Astroscale Japan Inc. and the Japan Aerospace Exploration Agency (JAXA) have started concept, co-creation activities for a satellite refueling1 service under the JAXA Space Innovation through Partnership and Co-creation (J-SPARC). The aim is to explore concepts for a fuel delivery service for one year, toward the realization of space sustainability — the mission concept will be for providing a refueling service for on-orbit to satellites that are both prepared and unprepared to be refueled.
Astroscale Japan will study the feasibility of satellite refueling services and consider international collaboration with other Astroscale subsidiaries and partners, applying the rendezvous and proximity operations technology demonstrated in the End-of-Life Services by Astroscale – demonstration (ELSA-d) mission, and robot arm and hand technology currently under development to the refueling work. JAXA will study the technical feasibility of an on-orbit refueling system, examine ground test equipment for fuel transfer evaluation, and provide technical knowledge and advice based on the studies.

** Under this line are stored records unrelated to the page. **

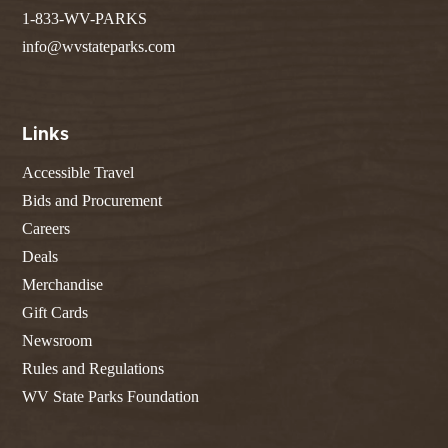
1-833-WV-PARKS
info@wvstateparks.com
Links
Accessible Travel
Bids and Procurement
Careers
Deals
Merchandise
Gift Cards
Newsroom
Rules and Regulations
WV State Parks Foundation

Earth’s orbits, particularly LEO, are becoming crowded due to an increase in space activity, which has led to the accrual of orbital debris. If this trend continues without a solution, it will become difficult to safely use those orbits. To solve this problem and achieve a sustainable space environment, it is important to realize a circular economy through on-orbit services, which include removing and reducing space debris, and reusing, repairing and refueling spacecraft.
Refueling has cost-reducing effects for satellite operators. Extending the life of satellites will help reduce the number of satellites and launches required to carry out current space activities. Life extension also enables additional missions by removing fuel constraints. According to Northern Sky Research (NSR), a U.S. space market research firm, it is estimated that by 2031, life extension services such as refueling will generate $4.7 billion in revenue.

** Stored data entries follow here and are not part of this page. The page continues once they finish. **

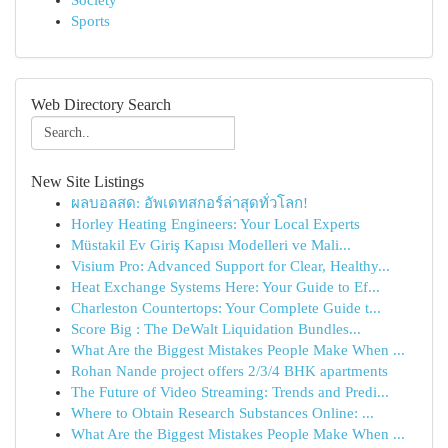
Society
Sports
Web Directory Search
New Site Listings
ผลบอลสด: อัพเดทสกอร์ล่าสุดทั่วโลก!
Horley Heating Engineers: Your Local Experts
Müstakil Ev Giriş Kapısı Modelleri ve Mali...
Visium Pro: Advanced Support for Clear, Healthy...
Heat Exchange Systems Here: Your Guide to Ef...
Charleston Countertops: Your Complete Guide t...
Score Big : The DeWalt Liquidation Bundles...
What Are the Biggest Mistakes People Make When ...
Rohan Nande project offers 2/3/4 BHK apartments
The Future of Video Streaming: Trends and Predi...
Where to Obtain Research Substances Online: ...
What Are the Biggest Mistakes People Make When ...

“On-orbit services are the sustainable infrastructure of the space economy,” said Miki Ito, Managing Director of Astroscale Japan. “Over the past few years, awareness of the orbital environment and space sustainability has increased rapidly, and the demand for such services has grown significantly. We are pleased to be working with JAXA on refueling as a function of life extension, and by 2030, we plan to be able to make on-orbit services, including life extension, a routine basic infrastructure service.”
“On-orbit satellite refueling is a new service that overcomes the longevity factor of fuel depletion and enables satellite operations to continue for a longer period of time,” said Hiroyuki Sugita, Director of Research Unit II at JAXA’s Research and Development Directorate. “We expect that providing JAXA’s knowledge of refueling technology will advance the private sector’s space projects and contribute to the realization of sustainable space activities.”
1meaning to resupply satellites with propellants such as hydrazine, oxidizers, xenon, pressurized gas. Propellants that do not involve chemical reactions are included, but for the sake of clarity as a general term, propellants are described as fuel.